Likewise, interaction with other members of the community gives us feedback about our own ideas and behavior. It’s easy – too easy — for us to rationalize doing things we want that are morally dubious. Other people can provide us with checks on our own thoughts and behavior:
- Moral accountability: Are we doing the right things, not just according to us, but according to other people? We are never unbiased about our own actions and motivations. Neither are other people, but they can often be less biased about our actions than we are.
- Intellectual accountability: Do our ideas make sense? Naturally, they make sense to us, but do they make sense to anyone else? We seldom see the flaws in our own arguments and opinions.
- Social accountability: Are we fulfilling our responsibilities to other people and to the community as a whole? Or are we too easily letting ourselves off the hook?
As members of a community, we also naturally care about what other people think of us. Very few of us, if any, can be totally indifferent to the respect or disapproval of others. That doesn’t seem very strong or individualistic. However, contrary to what you might think, it’s a good thing. As they say in the computer business, it’s not a bug, it’s a feature.

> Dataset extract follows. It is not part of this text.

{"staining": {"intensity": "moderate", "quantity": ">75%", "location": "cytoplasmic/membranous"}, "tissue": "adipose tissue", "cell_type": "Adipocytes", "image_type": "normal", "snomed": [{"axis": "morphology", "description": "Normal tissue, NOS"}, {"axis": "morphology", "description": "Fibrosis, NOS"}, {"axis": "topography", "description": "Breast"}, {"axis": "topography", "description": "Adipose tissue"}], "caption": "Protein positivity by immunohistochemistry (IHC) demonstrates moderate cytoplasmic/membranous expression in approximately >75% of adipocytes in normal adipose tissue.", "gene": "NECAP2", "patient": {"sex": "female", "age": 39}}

Suppose that you’re tempted to cheat on your spouse. Ideally, you’ll choose not to do it because you know that it’s morally wrong; but we’re not ideal people. We have an impulse to evil along with our impulse to good. If all you can depend on are your own conscience and will power, then you can be defeated by rationalization and the desire to do what you want. In a community, you have a backup team to strengthen your conscience: “What if someone sees me? What would they think? Would they tell my spouse? What if it got back to the other members of the synagogue?”
Of course, it’s best if we do the right thing for the right reasons. However, doing the right thing for less admirable reasons is better than doing the wrong thing. Just as you are responsible for other Jews, they are responsible for you. They’re your backup and you are theirs. Alexander Pope identified the issue very clearly:
“Vice is a monster of so frightful mien,
As to be hated, needs but to be seen;
Yet seen too oft, familiar with her face,
We first endure, then pity, then embrace.”
So if you want, or if you must, you can be a lone wolf. But you’ll be missing a lot.